> **EXERCISES TO COMPLETE**
A – In the Waterton travel passage, which campground did the group go to for their last night in Waterton?
B – Repeat the part of the Waterton travel passage starting with "Did I mention" and going on through "he was doing.".

> **READING PASSAGE**
Eventually, we arrived back to the Townsite at Cameron Falls. While I love the feeling of being on the mountain, I was reminded of how much I love the feeling of completing a 20km day.
For the next couple of days, we enjoyed the town visiting the Prince of Wales hotel and Red Rock Canyon.
For our last night in Waterton, we headed outside of town into the mountains to Crandell Campground. While offering less amenities, this first-come-first-serve campground offered nicely shaded, private sites with virtually no wind!
Did I mention the town of Waterton has to be the windiest place on Earth?
Once the tent was setup, Kevin began to move logs around the tent. Now, I had seen him do this in the Townsite Campground and learned that this was to help divert the wind from blowing under the tent.
Kevin must have caught me analyzing his moves when he asked me if I knew what he was doing.

> **LISTED RECORDS**

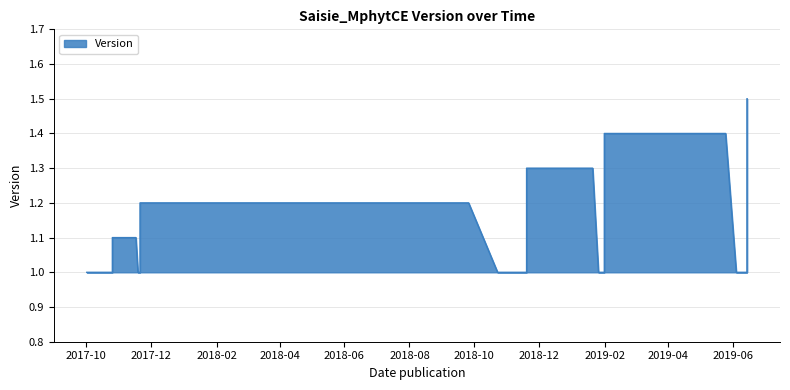

Where is the data nearest to the value 1?

2017-10-02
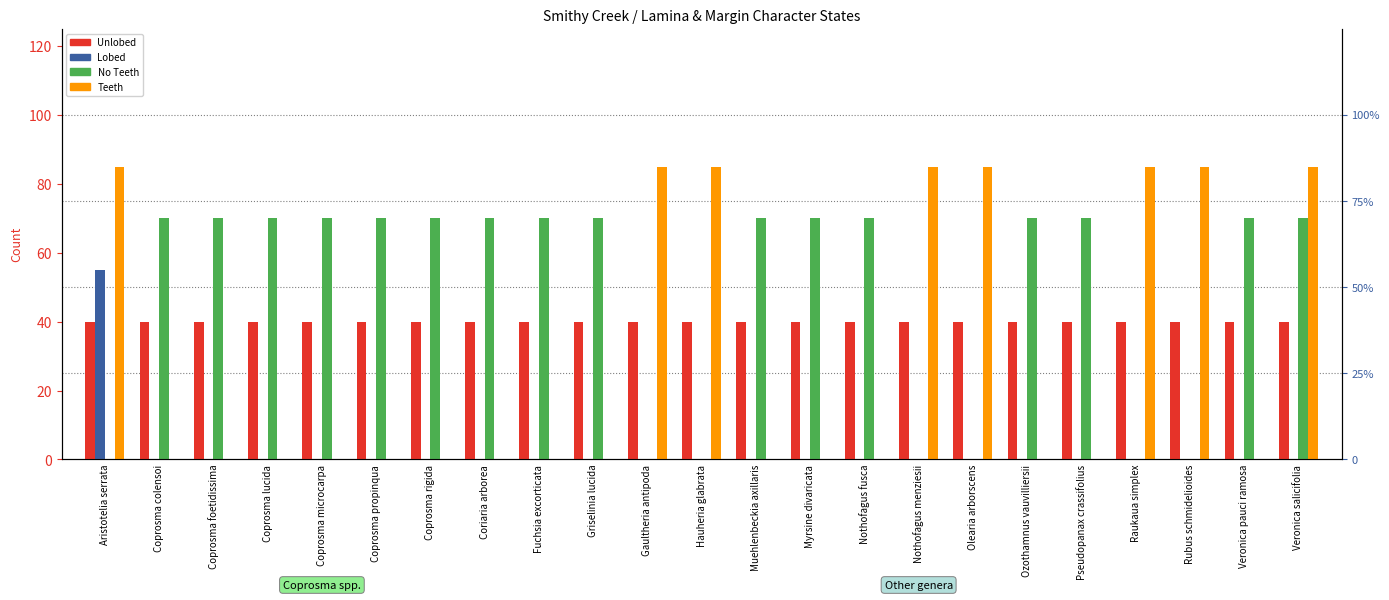

At which label is Teeth closest to 42?

Coprosma colensoi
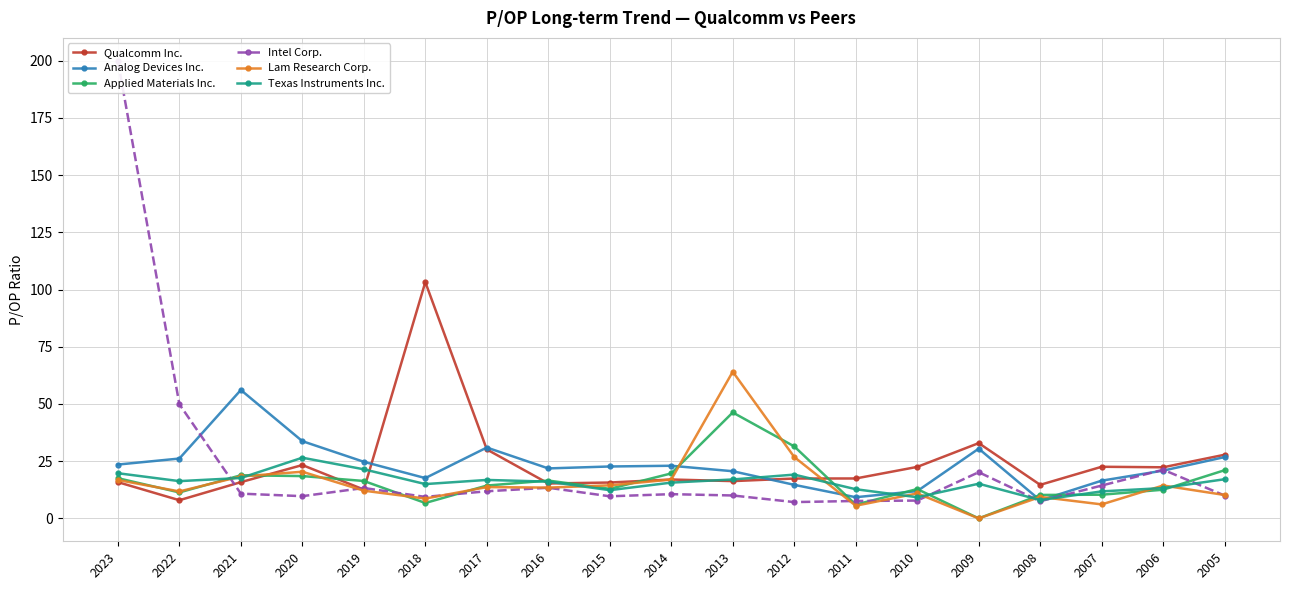

True or false: Qualcomm Inc. has more than 1 interior local peaks.

True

> **OUTPUTS IN ORDER**
A – Crandell Campground

B –
Did I mention the town of Waterton has to be the windiest place on Earth?
Once the tent was setup, Kevin began to move logs around the tent. Now, I had seen him do this in the Townsite Campground and learned that this was to help divert the wind from blowing under the tent.
Kevin must have caught me analyzing his moves when he asked me if I knew what he was doing.